A spring thaw happened in many locations during March, including the auto-finance market.

Cox Automotive reported on Wednesday that access to auto credit improved last month. The Dealertrack Credit Availability Index increased to 94.0 in March, improving for the second month in a row and 1.1% on a sequential basis.

But the new reading fell 1.5% lower than a year ago, according to a Cox Automotive Data Point that highlighted the latest index.

“Credit availability factors mostly moved against consumers in March,” analysts said. “Yield spreads widened, term length shrank, and those moves reduced credit access for consumers. Meanwhile, the subprime share of loans increased, and approval rates increased, which were moves that showed improvement for consumers. The down payment share was unchanged but at the highest level in the history of the data series.

“By channel, used loans through independent dealers saw the least loosening while certified pre-owned loans saw the most amount of loosening. On a year-over-year basis, most channels were tighter, except used loans from independent dealers loosening. Among lenders, auto captive companies loosened the most in March, while auto-focused finance companies loosened the least year over year,” Cox Automotive went on to say in the index update.

Cox Automotive explained the average yield spread on auto financing booked in February widened by 47 basis points, so rates consumers received were less attractive in March relative to bond yields.

Analysts indicated the average auto finance rate increased by 48 basis points in March compared to February, while the five-year U.S. Treasury increased by 1 basis point, “resulting in a wider average observed yield spread.”

Cox Automotive went on to note the approval rate increased by 8 basis points in March but was down 2.5 percentage points year-over-year.

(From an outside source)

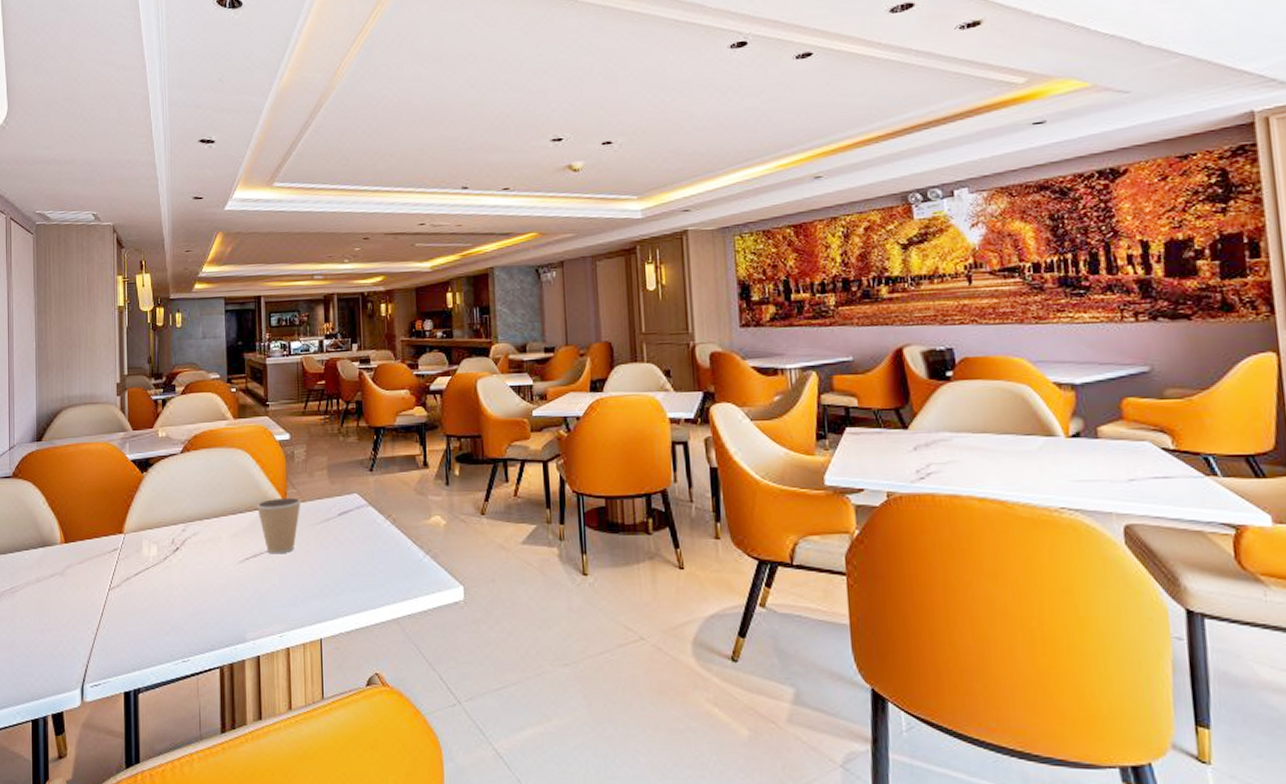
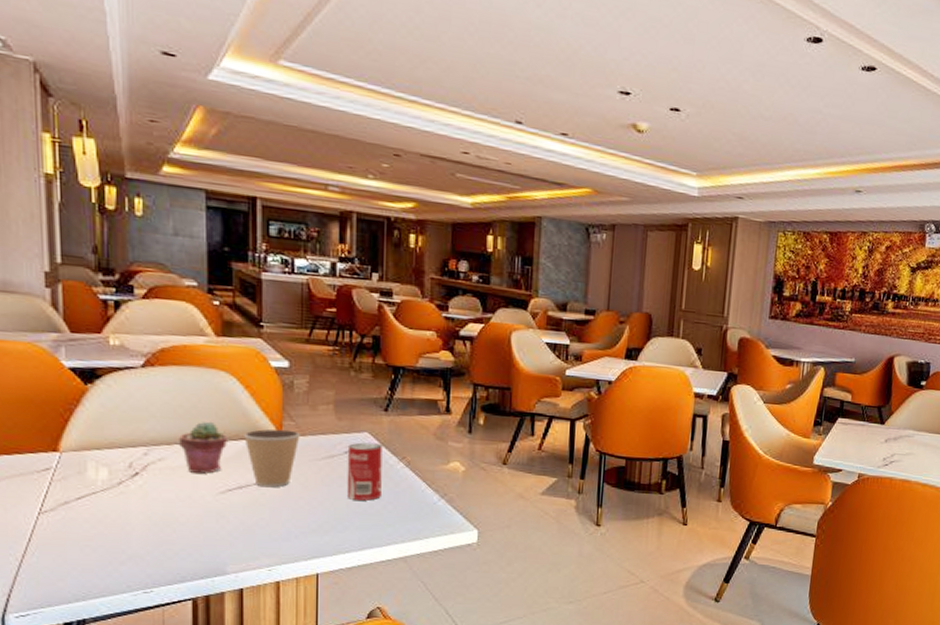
potted succulent: none [208,495,244,544] -> present [179,421,227,474]
beverage can: none [340,503,372,561] -> present [346,442,382,501]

Analysts added the subprime share increased to 13.0% in March and was up 1.1% year-over-year.

Furthermore, Cox Automotive noticed the share of contracts with terms longer than 72 months decreased by 2 basis points in March, softening 0.8 percentage points year-over-year.

“All channels saw improved credit availability in March. Used certified pre-owned loans saw the most loosening in credit access during the month, while used loans from independent dealers saw the least loosening. On a year-over-year basis, all channels were tighter with used loans having seen the most tightening,” analysts said.

“Credit availability also improved in March across all lender types,” Cox Automotive continued. “Auto captive companies saw the most loosening while auto-focused finance companies loosened the least. On a year-over-year basis, credit access was tighter across all lender types except for auto-focused finance companies, while banks tightened the most.”

Cox Automotive reiterated each Dealertrack Auto Credit Index tracks shifts in approval rates, subprime share, yield spreads and contract details, including term length, negative equity, and down payments.

The index is baselined to January 2019 to provide a view of how credit access shifts over time.